Abeilles, bourdons, papillons, mouches et autres insectes volants sont friands de fleurs mellifères. En voici une belle qui saura être une alliée précieuse dans votre potager ou même dans vos massifs ou jardinières.

La bourrache est cultivée depuis le moyen-âge pour ses feuilles. Elles étaient cuisinées comme des épinards. Tombée dans l’oublie, elle est devenue une herbe folle dans notre bocage et même  une adventice. Depuis quelque temps, elle est revenue sous  les feux des projecteurs grâce aux émissions culinaires car ses fleurs d’un bleu lavande sont comestibles et très esthétiques pour décorer un plat.

En plus d’être comestible et mellifère, elle aurait la particularité de faire déguerpir les limaces pour le plus grand bonheur des jardiniers, et celui de mes salades !

Pourquoi ne pas adopter une bourrache dans votre jardin ? Elle a tout pour elle.

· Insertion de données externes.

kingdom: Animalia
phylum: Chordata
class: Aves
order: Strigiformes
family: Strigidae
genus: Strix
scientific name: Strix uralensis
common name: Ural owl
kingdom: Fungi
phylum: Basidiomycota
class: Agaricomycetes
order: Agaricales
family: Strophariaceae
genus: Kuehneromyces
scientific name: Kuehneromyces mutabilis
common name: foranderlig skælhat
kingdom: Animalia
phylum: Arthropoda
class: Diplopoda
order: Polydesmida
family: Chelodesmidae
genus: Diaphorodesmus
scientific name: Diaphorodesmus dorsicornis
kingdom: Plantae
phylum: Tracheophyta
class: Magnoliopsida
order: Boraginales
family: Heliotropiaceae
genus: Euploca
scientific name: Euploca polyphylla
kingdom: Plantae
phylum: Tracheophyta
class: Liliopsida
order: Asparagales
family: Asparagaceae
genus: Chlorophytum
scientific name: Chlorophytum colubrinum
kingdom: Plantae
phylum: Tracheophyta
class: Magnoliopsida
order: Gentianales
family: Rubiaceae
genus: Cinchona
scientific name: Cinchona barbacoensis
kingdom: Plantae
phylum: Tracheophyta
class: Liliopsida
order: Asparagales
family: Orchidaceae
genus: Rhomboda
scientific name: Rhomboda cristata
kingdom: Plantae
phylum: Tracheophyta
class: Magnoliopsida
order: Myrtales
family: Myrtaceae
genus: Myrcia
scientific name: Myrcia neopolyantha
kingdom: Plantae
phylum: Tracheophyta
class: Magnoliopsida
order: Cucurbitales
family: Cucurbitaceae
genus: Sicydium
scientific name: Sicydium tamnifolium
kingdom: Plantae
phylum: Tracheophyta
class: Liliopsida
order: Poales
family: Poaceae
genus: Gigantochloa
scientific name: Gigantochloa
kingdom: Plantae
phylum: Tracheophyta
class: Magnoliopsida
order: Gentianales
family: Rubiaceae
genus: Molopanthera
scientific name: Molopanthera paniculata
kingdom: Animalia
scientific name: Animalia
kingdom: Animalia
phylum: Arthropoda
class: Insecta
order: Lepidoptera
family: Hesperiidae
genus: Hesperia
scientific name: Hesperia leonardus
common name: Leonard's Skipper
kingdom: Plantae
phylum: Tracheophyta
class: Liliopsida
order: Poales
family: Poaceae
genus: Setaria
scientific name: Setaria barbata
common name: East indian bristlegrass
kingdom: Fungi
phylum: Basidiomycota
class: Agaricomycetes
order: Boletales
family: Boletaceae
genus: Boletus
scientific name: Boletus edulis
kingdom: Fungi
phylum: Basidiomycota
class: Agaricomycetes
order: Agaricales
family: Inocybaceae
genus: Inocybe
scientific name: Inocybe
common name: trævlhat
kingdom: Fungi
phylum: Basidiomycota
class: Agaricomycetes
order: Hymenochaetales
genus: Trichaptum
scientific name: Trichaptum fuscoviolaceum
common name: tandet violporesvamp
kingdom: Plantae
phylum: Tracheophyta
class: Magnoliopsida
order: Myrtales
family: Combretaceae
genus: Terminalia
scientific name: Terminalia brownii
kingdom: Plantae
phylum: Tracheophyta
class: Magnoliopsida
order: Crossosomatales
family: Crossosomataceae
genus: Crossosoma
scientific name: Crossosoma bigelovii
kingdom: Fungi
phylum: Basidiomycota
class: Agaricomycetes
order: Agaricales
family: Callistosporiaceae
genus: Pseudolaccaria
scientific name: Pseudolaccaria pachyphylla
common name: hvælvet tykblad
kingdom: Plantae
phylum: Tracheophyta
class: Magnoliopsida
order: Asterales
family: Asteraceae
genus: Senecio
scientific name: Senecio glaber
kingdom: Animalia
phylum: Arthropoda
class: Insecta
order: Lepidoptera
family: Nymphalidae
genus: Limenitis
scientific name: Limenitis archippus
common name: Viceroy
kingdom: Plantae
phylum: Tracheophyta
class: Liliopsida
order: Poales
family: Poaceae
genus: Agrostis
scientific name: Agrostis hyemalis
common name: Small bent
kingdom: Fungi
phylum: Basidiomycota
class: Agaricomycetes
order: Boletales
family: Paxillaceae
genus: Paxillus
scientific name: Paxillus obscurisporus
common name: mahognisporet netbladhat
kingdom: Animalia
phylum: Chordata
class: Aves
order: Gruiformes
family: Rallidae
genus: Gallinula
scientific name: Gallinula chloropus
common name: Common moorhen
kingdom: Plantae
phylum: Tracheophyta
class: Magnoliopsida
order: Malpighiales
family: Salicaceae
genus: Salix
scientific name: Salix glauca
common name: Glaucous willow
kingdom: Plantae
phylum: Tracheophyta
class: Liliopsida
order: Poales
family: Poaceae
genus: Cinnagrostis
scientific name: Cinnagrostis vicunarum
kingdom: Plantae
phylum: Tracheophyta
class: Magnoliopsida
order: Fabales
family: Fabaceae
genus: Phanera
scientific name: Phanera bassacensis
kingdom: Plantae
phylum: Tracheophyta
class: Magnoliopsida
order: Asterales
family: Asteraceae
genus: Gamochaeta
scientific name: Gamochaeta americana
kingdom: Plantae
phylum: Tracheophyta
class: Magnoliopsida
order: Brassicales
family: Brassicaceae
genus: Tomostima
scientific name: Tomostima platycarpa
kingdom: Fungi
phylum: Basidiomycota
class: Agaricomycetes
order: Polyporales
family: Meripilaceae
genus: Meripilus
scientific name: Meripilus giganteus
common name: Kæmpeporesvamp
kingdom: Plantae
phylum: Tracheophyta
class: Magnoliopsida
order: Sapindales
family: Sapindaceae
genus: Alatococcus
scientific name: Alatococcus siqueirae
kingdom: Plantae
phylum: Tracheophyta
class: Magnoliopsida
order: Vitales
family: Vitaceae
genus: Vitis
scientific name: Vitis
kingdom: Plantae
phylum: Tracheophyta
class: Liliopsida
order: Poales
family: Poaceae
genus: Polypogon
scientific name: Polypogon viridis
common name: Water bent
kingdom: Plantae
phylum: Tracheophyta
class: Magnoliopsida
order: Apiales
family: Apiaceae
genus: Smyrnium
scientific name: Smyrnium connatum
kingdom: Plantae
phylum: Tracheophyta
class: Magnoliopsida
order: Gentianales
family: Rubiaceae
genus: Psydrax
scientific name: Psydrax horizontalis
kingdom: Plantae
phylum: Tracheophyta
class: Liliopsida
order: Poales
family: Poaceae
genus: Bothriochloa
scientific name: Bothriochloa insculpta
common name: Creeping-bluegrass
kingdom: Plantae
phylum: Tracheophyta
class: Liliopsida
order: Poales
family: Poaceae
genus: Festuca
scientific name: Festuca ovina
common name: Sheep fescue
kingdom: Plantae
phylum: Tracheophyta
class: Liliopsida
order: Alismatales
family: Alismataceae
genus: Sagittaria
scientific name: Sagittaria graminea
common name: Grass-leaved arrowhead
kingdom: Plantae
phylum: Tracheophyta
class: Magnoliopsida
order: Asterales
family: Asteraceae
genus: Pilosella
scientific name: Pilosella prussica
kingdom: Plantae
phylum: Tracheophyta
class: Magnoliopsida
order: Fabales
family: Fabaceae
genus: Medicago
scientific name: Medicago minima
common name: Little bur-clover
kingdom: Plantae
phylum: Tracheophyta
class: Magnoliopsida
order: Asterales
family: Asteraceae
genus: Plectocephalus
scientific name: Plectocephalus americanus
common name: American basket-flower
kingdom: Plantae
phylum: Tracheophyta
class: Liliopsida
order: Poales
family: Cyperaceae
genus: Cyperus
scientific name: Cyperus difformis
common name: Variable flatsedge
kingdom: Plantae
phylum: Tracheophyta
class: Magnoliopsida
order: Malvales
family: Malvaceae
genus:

Voici une petite description de la Bourrache officinale :

Genre : Borago

Espèce : Officinalis

Famille : Boraginaceae

Type : Annuelle

Description :

La bourrache officinale est une annuelle, de 20 à 80 cm de haut. Elle présente des feuilles alternes de forme ovale. Les fleurs sont bleues, disposées en une cyme recourbée comme une crosse. La plante est pubescente et légèrement piquante.

Vertu médicinale :

Au Moyen-âge, la bourrache était largement cultivée pour ses qualités nutritives et médicinales. Ses feuilles étaient consommées comme des épinards. Cuite, elle avait la réputation de bonifier le sang.

Culture :

La plante est originaire de l’Europe méridionale et centrale, nous la retrouvons actuellement un peu partout en France métropolitaine.  La plante aime les terres humifères et exposé en plein soleil. Plante facile à cultiver, la bourrache est idéale pour initier les enfants aux semis. Vous pouvez semer les graines d’Avril à juin en pleine terre.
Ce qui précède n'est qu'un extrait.